Several limitations to these models are worth noting. First, the NAAL assessed health literacy using only printed materials. As a result, our models focus on the ability to read materials to accomplish health related tasks. They do not predict oral language (speaking) or aural language (listening) skills, which have been cited as important components of health literacy.17,16 Consequently, predictions of health literacy based on our models will not fully capture a broader conceptualization of health literacy. Second, although characteristics in our model were selected based on existing research findings and theoretical justification, there are likely other unmeasured characteristics that contribute to health literacy that were not included in the model, such as quality of education and state of residence. To assess the potential for regional variation in the models we did conduct stratified analyses for the four US Census regions (north, south, east, west; results not shown). Models predicting the mean health literacy score for each region explained between 27% and 31% of the variance in health literacy scores. While there were minor regional differences in the models, none of these were statistically significant (F test = 0.48, p-value = 0.99 for linear models; F test = 0.28, p-value = 1.0 for probit models).

These predictive models of health literacy expand our understanding of factors that contribute to low health literacy in the general population, and allow us to estimate the average health literacy of communities.

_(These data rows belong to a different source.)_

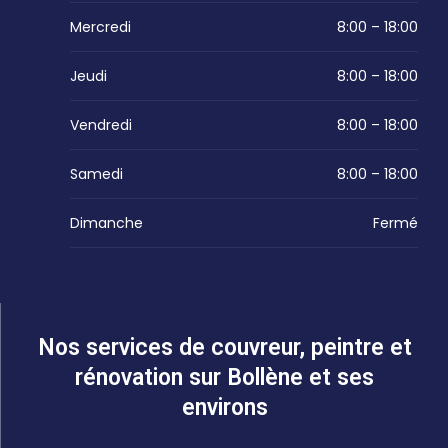
Mercredi
8:00 – 18:00
Jeudi
8:00 – 18:00
Vendredi
8:00 – 18:00
Samedi
8:00 – 18:00
Dimanche
Fermé
Nos services de couvreur, peintre et
rénovation sur Bollène et ses
environs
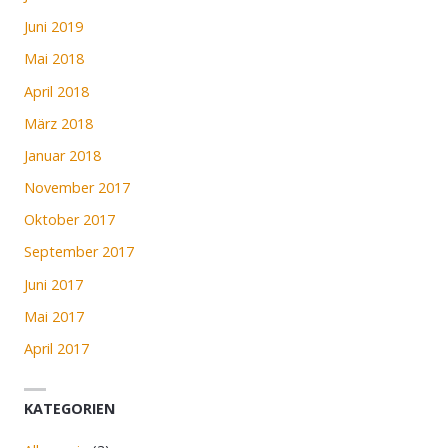
Juni 2019
Mai 2018
April 2018
März 2018
Januar 2018
November 2017
Oktober 2017
September 2017
Juni 2017
Mai 2017
April 2017
KATEGORIEN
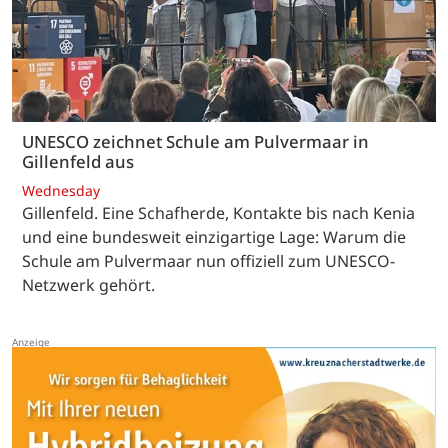
UNESCO zeichnet Schule am Pulvermaar in
Gillenfeld aus
Wednesday
Gillenfeld. Eine Schafherde, Kontakte bis nach Kenia
und eine bundesweit einzigartige Lage: Warum die
Schule am Pulvermaar nun offiziell zum UNESCO-
Netzwerk gehört.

In so doing, individuals and organizations serving communities with lower average health literacy may then target and implement a range of additional supports and strategies to increase individuals’ access to and understanding of health information. This includes, for example, offering in-depth patient counseling with nursing staff or health educators, where important information related to diagnosis, treatment and follow-up can be discussed using plain language and in a less intimidating environment. A significant advantage of such models is that, when applied to census data and well-defined geographic areas such as census tracts, the average health literacy of a region can be mapped, providing visual insight into local areas or “hot spots” of lower average health literacy within the community, further helping promote effectively and appropriately targeted action to reduce disparities, poor quality care and poor outcomes related to limited health literacy.